(TEXTO DE REFERENCIA)

:::::

Que lo tuyo ha de buscar la simplificación
de la norma y la elocuencia del buen hablar
y la perfección del buen escribir. Porque tú
eres también la lengua de la legislación, de
la administración y de la educación. Y tu
propósito, a través de los diccionarios, las ortografías
y las gramáticas, ha sido velar por
una cierta limpieza y una cierta corrección.
Pero cómo olvidar que la humanidad juega
contigo. Que te tuerce el cuello solemne a
cada instante. Que va y viene una y otra vez
en una fresca insolencia, y se acoge cotidianamente
al bullicio y hace que tu fuente se
rebose en un delta de muchísimos brazos.
Mientras por un lado, te sientes honorable
en la necesidad de mantener tu morada en
orden y equilibrio. Por el otro, está esa faceta
tuya que se mueve y brinca y busca el aire
y se sacude en medio de una espiral maravillosa,
casi infinita de palabras y expresiones.
Porque esa es tu condición ineludible: desde
los días en que todo pasaba no más allá de
los linderos de Castilla y unos cuantos miles
te hablaban, hasta hoy en que millones de
humanos desparramados por el orbe lo siguen
haciendo a su manera, tú estás forjado,
español, en la diversidad, y en ello reside tu
patrimonio vitalísimo.
Y entonces llegaste a América. Tú, que
fuiste nimia ante el esplendor de lenguas
más remotas, enfrentaste una nueva etapa.
Te tocó el turno, como antes al persa, al griego,
al latín, al árabe, de ataviarte de lengua
imperial. Te creíste la enviada de Dios y la
civilización. La emisaria de la verdad y la razón.
Llegaste a estas tierras nuevas sustentada
en un grupo de prosapias dignas. Había
quedado atrás tu raíz campesina y te volviste
insigne. Y tu voz fue retórica, impositiva,
castigadora. Tus representantes se macularon
de sangre y se agigantaron de honor en
sus conquistas y tú les ayudaste a limpiar y a
enaltecer sus hazañas bélicas. ¿Qué pudimos
entender por esos días de gloria embriagadora,
de invasiones y enriquecimientos viles?
Supimos, y no cupo duda, que todo imperio
y todo trono debe sentarse en la silla poderosa
de una lengua. Y tú, español, lengua mía,
lo fuiste con terrible holgura.
Pasaste, arrasadora, por estos lares americanos.
Al lado de la cruz y la espada tu presencia
se hizo tan imponente como abrumadora.
Hubo en ti una pretensión de ubicuidad.
Como si el sueño de ese sabio monarca
de España, de convertirte en la lengua de la
cultura y de la ciencia, se hubiera explayado
hasta lo inverosímil. Las otras lenguas,
habladas por los indios nativos y los negros
provenientes de África, fueron prohibidas,
ignoradas, muchas de ellas aniquiladas. Y el
desprecio y el olvido cayeron sobre casi todas
como una afrenta. Y tú nos enseñaste,
durante siglos, que esas lenguas no eran tales,
sino hablas sin importancia, frágiles expresiones
de la barbarie, dialectos que conducían
al salvajismo y la sandez. Toda una
hermosa y original e inteligentísima expresión
de la multiplicidad del mundo desapareció
por culpa de tu prepotencia.

:::::

(MATERIAL PROPORCIONADO)
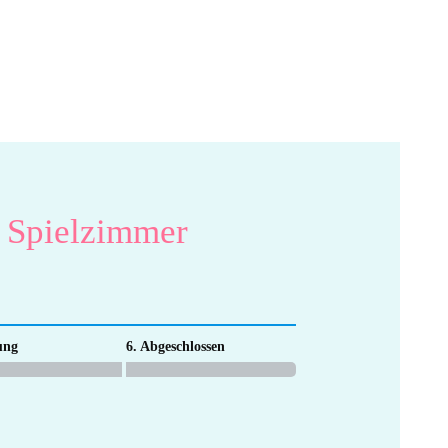
é Spielzimmer
ung
6. Abgeschlossen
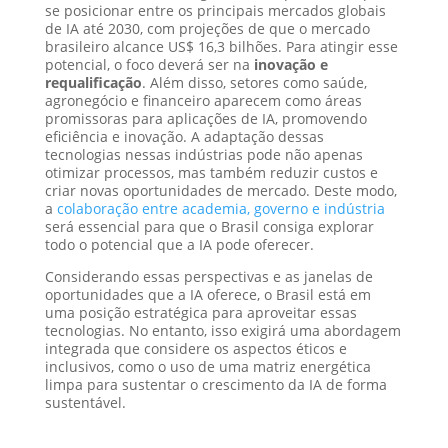
se posicionar entre os principais mercados globais
de IA até 2030, com projeções de que o mercado
brasileiro alcance US$ 16,3 bilhões. Para atingir esse
potencial, o foco deverá ser na
inovação e
requalificação
. Além disso, setores como saúde,
agronegócio e financeiro aparecem como áreas
promissoras para aplicações de IA, promovendo
eficiência e inovação. A adaptação dessas
tecnologias nessas indústrias pode não apenas
otimizar processos, mas também reduzir custos e
criar novas oportunidades de mercado. Deste modo,
a
colaboração entre academia, governo e indústria
será essencial para que o Brasil consiga explorar
todo o potencial que a IA pode oferecer.
Considerando essas perspectivas e as janelas de
oportunidades que a IA oferece, o Brasil está em
uma posição estratégica para aproveitar essas
tecnologias. No entanto, isso exigirá uma abordagem
integrada que considere os aspectos éticos e
inclusivos, como o uso de uma matriz energética
limpa para sustentar o crescimento da IA de forma
sustentável.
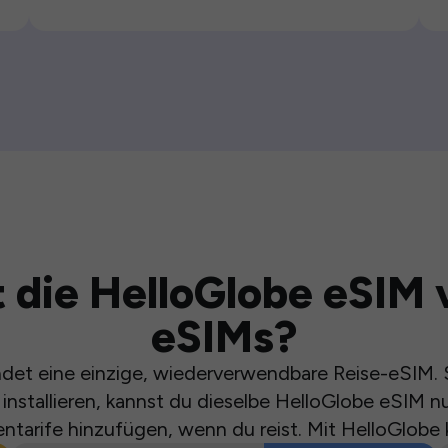
 die HelloGlobe eSIM 
eSIMs?
et eine einzige, wiederverwendbare Reise-eSIM. S
installieren, kannst du dieselbe HelloGlobe eSIM n
ntarife hinzufügen, wenn du reist. Mit HelloGlobe 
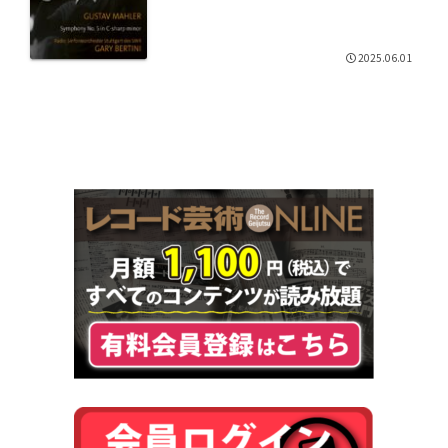
2025.06.01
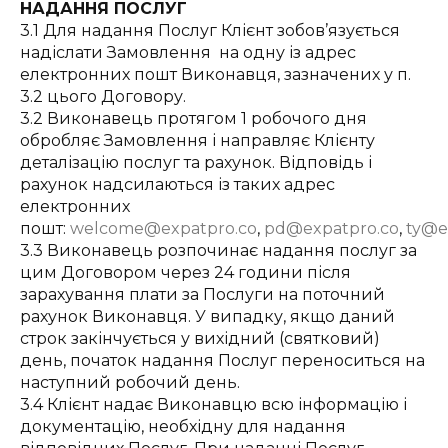
НАДАННЯ ПОСЛУГ
3.1 Для надання Послуг Клієнт зобов’язується
надіслати Замовлення на одну із адрес
електронних пошт Виконавця, зазначених у п.
3.2 цього Договору.
3.2 Виконавець протягом 1 робочого дня
обробляє Замовлення і направляє Клієнту
деталізацію послуг та рахунок. Відповідь і
рахунок надсилаються із таких адрес
електронних
пошт:
welcome@expatpro.co
,
pd@expatpro.co
,
ty@e
3.3 Виконавець розпочинає надання послуг за
цим Договором через 24 години після
зарахування плати за Послуги на поточний
рахунок Виконавця. У випадку, якщо даний
строк закінчується у вихідний (святковий)
день, початок надання Послуг переноситься на
наступний робочий день.
3.4 Клієнт надає Виконавцю всю інформацію і
документацію, необхідну для надання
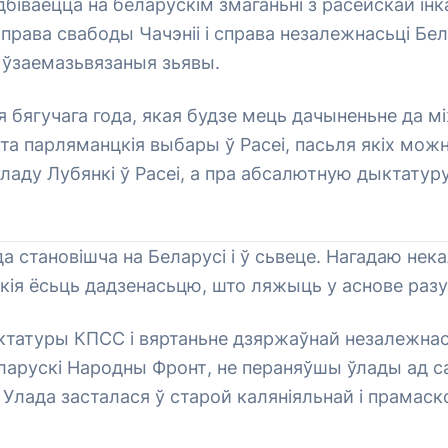
біваецца на беларускім змаганьні з расейскай і
справа свабоды Чачэніі і справа незалежнасьці Бел
 ўзаемазьвязаныя зьявы.
 бягучага года, якая будзе мець дачыненьне да 
эта парляманцкія выбары ў Расеі, пасьля якіх мож
ўладу Лубянкі ў Расеі, а пра абсалютную дыктатуру
а становішча на Беларусі і ў сьвеце. Нагадаю нека
кія ёсьць дадзенасьцю, што ляжыць у аснове раз
ктатуры КПСС і вяртаньне дзяржаўнай незалежнас
ларускі Народны Фронт, не пераняўшы ўлады ад с
Улада засталася ў старой каляніяльнай і прамаск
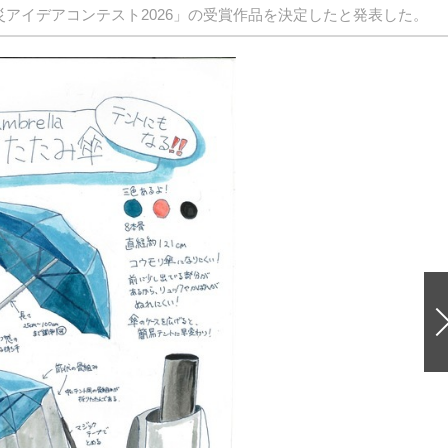
災アイデアコンテスト2026」の受賞作品を決定したと発表した。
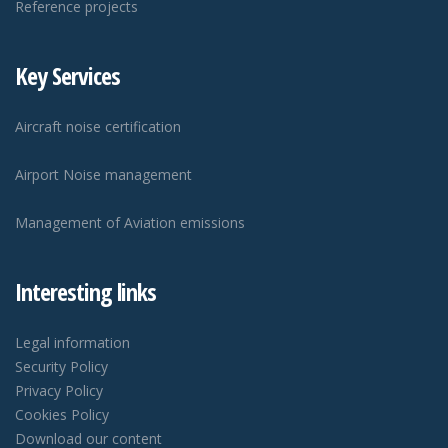
Reference projects
Key Services
Aircraft noise certification
Airport Noise management
Management of Aviation emissions
Interesting links
Legal information
Security Policy
Privacy Policy
Cookies Policy
Download our content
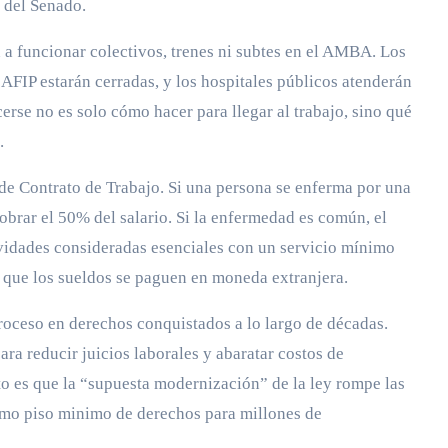
 del Senado.
 a funcionar colectivos, trenes ni subtes en el AMBA. Los
AFIP estarán cerradas, y los hospitales públicos atenderán
erse no es solo cómo hacer para llegar al trabajo, sino qué
.
 de Contrato de Trabajo. Si una persona se enferma por una
cobrar el 50% del salario. Si la enfermedad es común, el
vidades consideradas esenciales con un servicio mínimo
e que los sueldos se paguen en moneda extranjera.
troceso en derechos conquistados a lo largo de décadas.
ra reducir juicios laborales y abaratar costos de
eto es que la “supuesta modernización” de la ley rompe las
omo piso minimo de derechos para millones de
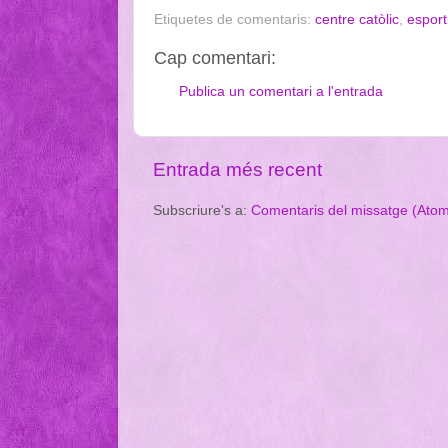
Etiquetes de comentaris:
centre catòlic
,
esport
Cap comentari:
Publica un comentari a l'entrada
Entrada més recent
Subscriure's a:
Comentaris del missatge (Ato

:::::

(TAREA POR REALIZAR) Actualiza el pasaje del texto sobre la lengua española que empieza en "Supimos, y no" y termina en "imponente como abrumadora.", poniendo "implacable" donde dice "arrasadora".

(RESULTADO OBTENIDO)
Supimos, y no cupo duda, que todo imperio
y todo trono debe sentarse en la silla poderosa
de una lengua. Y tú, español, lengua mía,
lo fuiste con terrible holgura.
Pasaste, implacable, por estos lares americanos.
Al lado de la cruz y la espada tu presencia
se hizo tan imponente como abrumadora.